Hijabi Artist Channels Beyoncé For Debut Of Her 'Resistance Music' And Video
Mona Haydar is a Syrian-American artist from Flint, Mich. She wears a hijab with pride. She's been a performance poet for 13 years, writing about love, trauma, loss and joy.
Earlier this month, she did something different. She released her first rap song, "Hijabi," along with an accompanying video. In just a few days, the music video went viral, with more than 1 million views on Facebook. Produced by Tunde Olaniran, it's reminiscent of Beyoncé's Lemonade visual album. It has a diverse female cast, vibrant modern choreography and camera work that creates intimacy with the viewer.
Then there's the fact that Haydar is eight months pregnant in the video. About 25 seconds in, the camera zooms out to reveal her full belly.
"It's actually really powerful that there's a pregnant woman in the video in a song that's all about women's bodies," she says. "It was just very important to challenge that narrative and to challenge that story — that not all women's bodies look the same, and women's bodies should not look the same."
Artists like Beyoncé and MIA have brought pregnant bodies into the mainstream, but Haydar says the negative views of pregnancy are still very apparent.
"The fact that a pregnant woman is in a music video was just shocking for a lot of people," she says. "And I found it really disturbing that people were so shocked. Often, people had more to say about me rubbing my belly than about the actual content."
Haydar's lyrics also comment on the notion held, even by some feminists, that the hijab is an oppressive tradition. She raps:
"What that hair look like?
Bet that hair look nice.
Don't that make you sweat?
Don't that feel too tight?
Yo what your hair look like?
Bet your hair look nice.
How long your hair is?
You need to get yo life."
Muslim women who wear the hijab have been increasingly targeted in the U.S. as Islamophobia has risen over the past few years. The number of physical assaults against Muslims in the United States reached Sept. 11-era levels last year, according to the Pew Research Center. The FBI reported 257 incidents of anti-Muslim hate crimes in 2015, a 67 percent increase from the previous year.

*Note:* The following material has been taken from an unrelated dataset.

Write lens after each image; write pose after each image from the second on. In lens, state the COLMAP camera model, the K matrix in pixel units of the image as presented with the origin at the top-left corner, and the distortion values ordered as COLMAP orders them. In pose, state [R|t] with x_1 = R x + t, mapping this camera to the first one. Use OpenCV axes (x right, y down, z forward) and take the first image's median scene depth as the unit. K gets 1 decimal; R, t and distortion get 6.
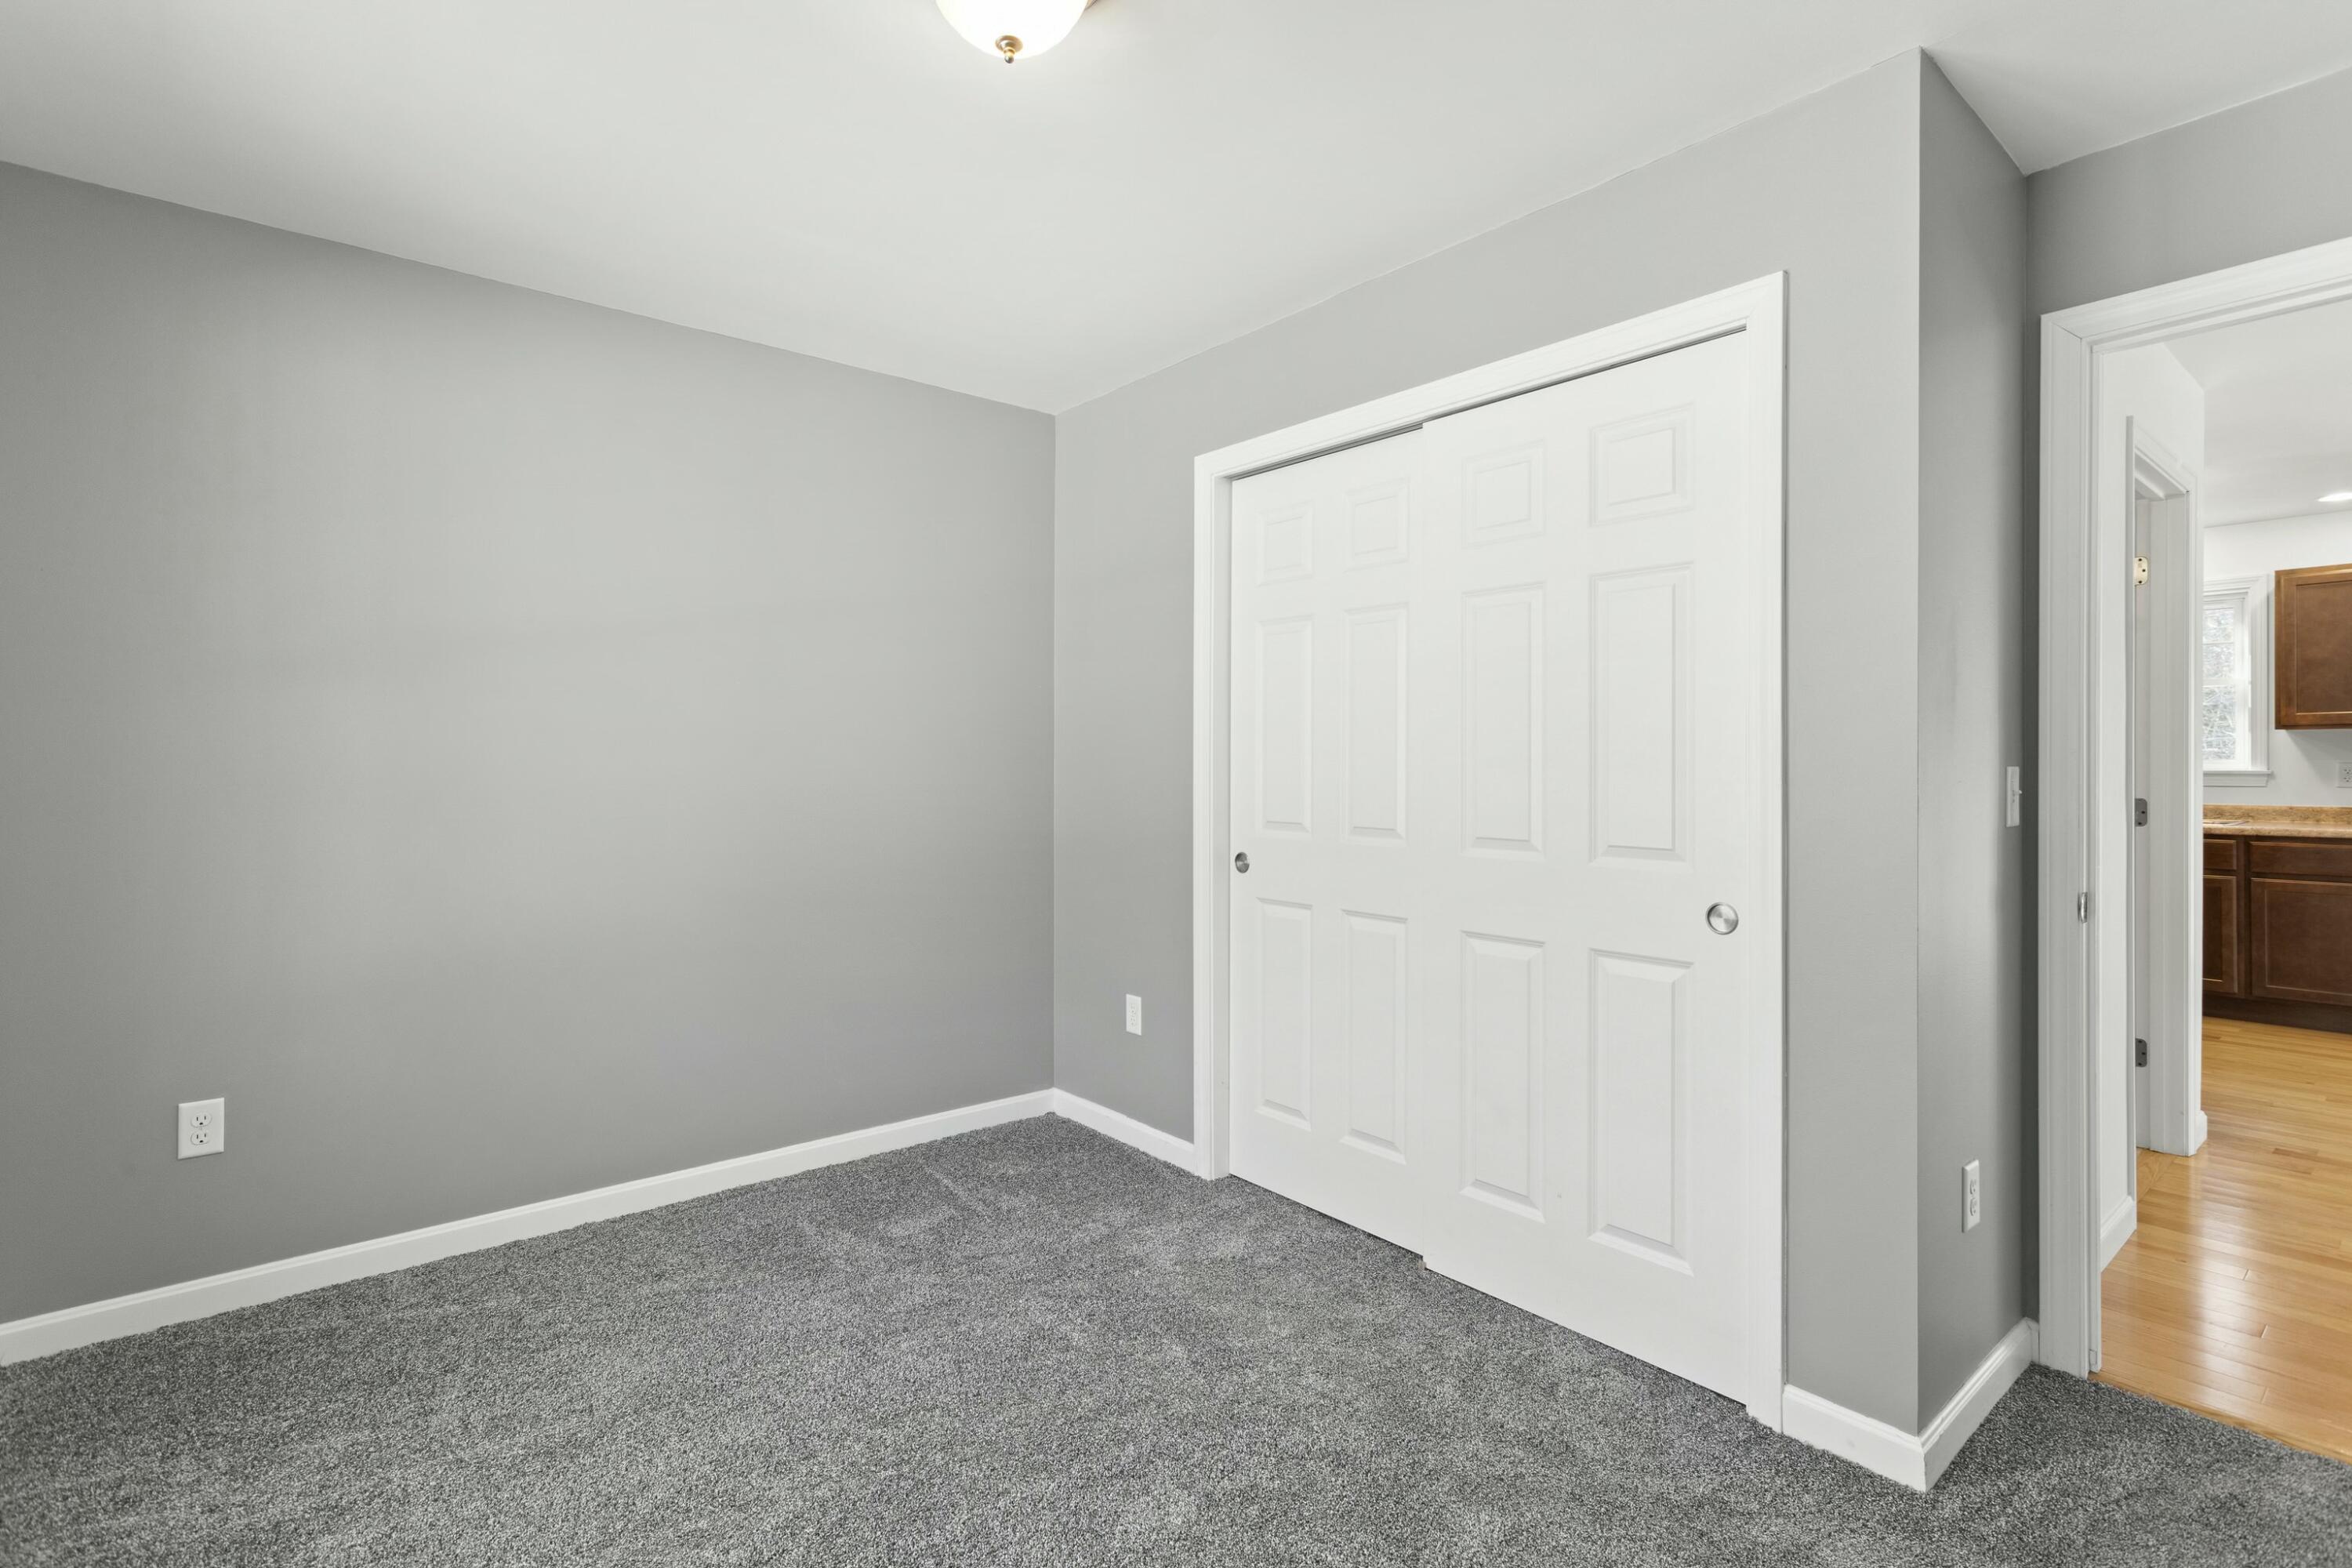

As a Muslim woman, breaking into the music industry has been difficult. Haydar says much of the pushback has come from the Muslim community. Some view music as haram, or "not permissible," a term used to describe things that go against religious practice. But Haydar doesn't see it that way.
"You know, I'm not a young person. I'm not this thoughtless person who's just jumping into something. Music being forbidden, I'm not interested in this conversation. Because something that promotes love and light is positive and is permissible. And not only permissible but necessary, especially in the world we live in right now," Haydar says.
She calls her music "resistance music" because it celebrates diversity and calls for women to be "unapologetic about who they are" with lyrics like: "Make a feminist planet / Women haters get banished / Covered up or not, don't ever take us for granted."
Haydar will release an album this year with more songs that focus on love and inclusiveness.